Com os grandes progressos da análise computacional e de modelos calculáveis de relatividade geral, podemos simular em nossos computadores os valores desse explosão, programar em C++ o nosso próprio Krakatoa, e ver que tipo de onda gravitacional sairia disso. É com bastante alegria que digo que isto são as linhas coloridas do gráfico anterior, alinhando perfeitamente com o que foi medido. A história desse evento, que aconteceu todo em menos de um segundo, com buracos negros de massa dezenas de vezes maiores que o Sol se movendo a metade da velocidade da luz, é dada por esse gráfico:
E foi isso que foi medido entre Washington e Louisiana em setembro de 2015.
Eu gosto muito de física, e é difícil segurar o fascínio, e um pouco da emoção (sou clichê assim mesmo), quando contemplo algo parecido. A medição traz algo de pessoal a esse fato. Eu certamente conseguiria conceber uma colisão de estrelas, de buracos negros ou de galáxias teoricamente, eu já fiz exercícios na faculdade de coisas parecidas, mas isso tudo é impessoal, teórico demais; é muito diferente de de fato medir algo assim, saber que aconteceu, onde e quando.

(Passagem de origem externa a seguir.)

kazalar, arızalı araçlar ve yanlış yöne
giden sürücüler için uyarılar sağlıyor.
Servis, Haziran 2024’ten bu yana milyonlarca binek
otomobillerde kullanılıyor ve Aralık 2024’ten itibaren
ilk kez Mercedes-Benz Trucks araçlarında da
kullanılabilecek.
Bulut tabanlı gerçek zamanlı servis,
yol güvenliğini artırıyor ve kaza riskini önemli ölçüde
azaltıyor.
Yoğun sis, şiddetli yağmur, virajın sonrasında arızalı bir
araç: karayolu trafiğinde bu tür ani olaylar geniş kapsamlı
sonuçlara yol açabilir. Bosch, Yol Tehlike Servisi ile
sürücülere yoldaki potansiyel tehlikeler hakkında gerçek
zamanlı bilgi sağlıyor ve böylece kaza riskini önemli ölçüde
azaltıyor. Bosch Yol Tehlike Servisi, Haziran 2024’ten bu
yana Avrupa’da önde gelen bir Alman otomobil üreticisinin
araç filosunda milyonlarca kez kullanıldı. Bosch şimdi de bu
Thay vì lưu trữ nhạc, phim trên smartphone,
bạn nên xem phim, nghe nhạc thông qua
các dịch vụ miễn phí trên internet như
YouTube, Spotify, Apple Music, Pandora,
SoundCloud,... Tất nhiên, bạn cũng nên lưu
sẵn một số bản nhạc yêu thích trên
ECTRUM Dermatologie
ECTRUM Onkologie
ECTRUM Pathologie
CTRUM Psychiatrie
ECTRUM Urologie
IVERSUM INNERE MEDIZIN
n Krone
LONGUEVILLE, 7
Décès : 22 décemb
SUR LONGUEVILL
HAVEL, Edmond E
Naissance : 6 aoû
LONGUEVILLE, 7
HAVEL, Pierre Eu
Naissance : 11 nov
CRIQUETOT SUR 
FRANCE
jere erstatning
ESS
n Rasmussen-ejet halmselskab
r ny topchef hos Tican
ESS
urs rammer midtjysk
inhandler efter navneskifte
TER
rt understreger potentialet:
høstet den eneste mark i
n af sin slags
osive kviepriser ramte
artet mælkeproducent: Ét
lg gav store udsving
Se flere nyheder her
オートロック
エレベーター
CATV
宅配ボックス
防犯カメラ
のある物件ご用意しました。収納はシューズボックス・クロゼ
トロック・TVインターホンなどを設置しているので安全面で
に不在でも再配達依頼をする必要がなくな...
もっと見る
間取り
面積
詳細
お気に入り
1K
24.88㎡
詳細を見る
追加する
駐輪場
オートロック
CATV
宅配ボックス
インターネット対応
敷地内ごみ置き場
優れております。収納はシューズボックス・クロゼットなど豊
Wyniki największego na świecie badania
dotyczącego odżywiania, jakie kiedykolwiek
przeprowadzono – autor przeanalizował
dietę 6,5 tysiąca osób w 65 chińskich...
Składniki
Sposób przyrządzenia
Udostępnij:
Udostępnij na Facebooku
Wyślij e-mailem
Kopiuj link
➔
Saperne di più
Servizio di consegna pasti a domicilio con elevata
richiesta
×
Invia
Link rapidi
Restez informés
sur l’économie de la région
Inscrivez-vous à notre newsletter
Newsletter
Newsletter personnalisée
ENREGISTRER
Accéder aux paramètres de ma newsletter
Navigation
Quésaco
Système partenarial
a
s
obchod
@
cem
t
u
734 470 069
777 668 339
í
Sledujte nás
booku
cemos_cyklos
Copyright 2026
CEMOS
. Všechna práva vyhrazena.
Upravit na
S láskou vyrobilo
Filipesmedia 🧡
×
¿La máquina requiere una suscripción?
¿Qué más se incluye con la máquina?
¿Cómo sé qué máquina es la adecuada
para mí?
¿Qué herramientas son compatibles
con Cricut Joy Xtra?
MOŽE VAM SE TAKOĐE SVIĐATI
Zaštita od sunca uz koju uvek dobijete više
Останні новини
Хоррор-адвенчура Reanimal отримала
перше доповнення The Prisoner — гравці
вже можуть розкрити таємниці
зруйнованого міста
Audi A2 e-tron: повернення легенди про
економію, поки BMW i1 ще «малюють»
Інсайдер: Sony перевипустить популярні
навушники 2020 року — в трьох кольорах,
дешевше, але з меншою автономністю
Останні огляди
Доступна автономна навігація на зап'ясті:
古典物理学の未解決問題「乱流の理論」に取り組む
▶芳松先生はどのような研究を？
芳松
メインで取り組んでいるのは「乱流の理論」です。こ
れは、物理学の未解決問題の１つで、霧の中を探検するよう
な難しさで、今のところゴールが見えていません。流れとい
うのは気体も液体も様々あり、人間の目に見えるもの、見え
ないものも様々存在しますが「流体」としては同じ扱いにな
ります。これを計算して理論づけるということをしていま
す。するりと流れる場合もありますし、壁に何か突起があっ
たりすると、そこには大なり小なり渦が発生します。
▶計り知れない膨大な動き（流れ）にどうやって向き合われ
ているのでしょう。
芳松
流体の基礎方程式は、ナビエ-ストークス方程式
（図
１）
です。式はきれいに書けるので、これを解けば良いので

Poderia parar o post por aqui, mas tenho recebido várias perguntas de “para que isso serve?”. Tenho minha resposta favorita a essa pergunta, mas resisto porque sei que nem todo mundo tem esse gosto pela coisa. Mantenho a analogia com a audição: ganhamos um sentido novo. Podemos medir coisas que antes não eram possíveis. Há diversos objetos que não interagem de forma eletromagnética, em especial matéria escura e energia escura (são “escuras” com um motivo), mas que interagem de forma gravitacional. Podemos agora ter esperança de medir eventos e objetos que apenas quem tem ouvidos pode escutar. Claro, ainda estamos na infância disso, nosso aparelho de audição pode melhorar bastante, ele ouviu algo porque a explosão foi bem grande, mas é um começo. O universo está rico em sons gravitacionais de várias fontes, e de várias formas, e, pela primeira vez, estamos escutando.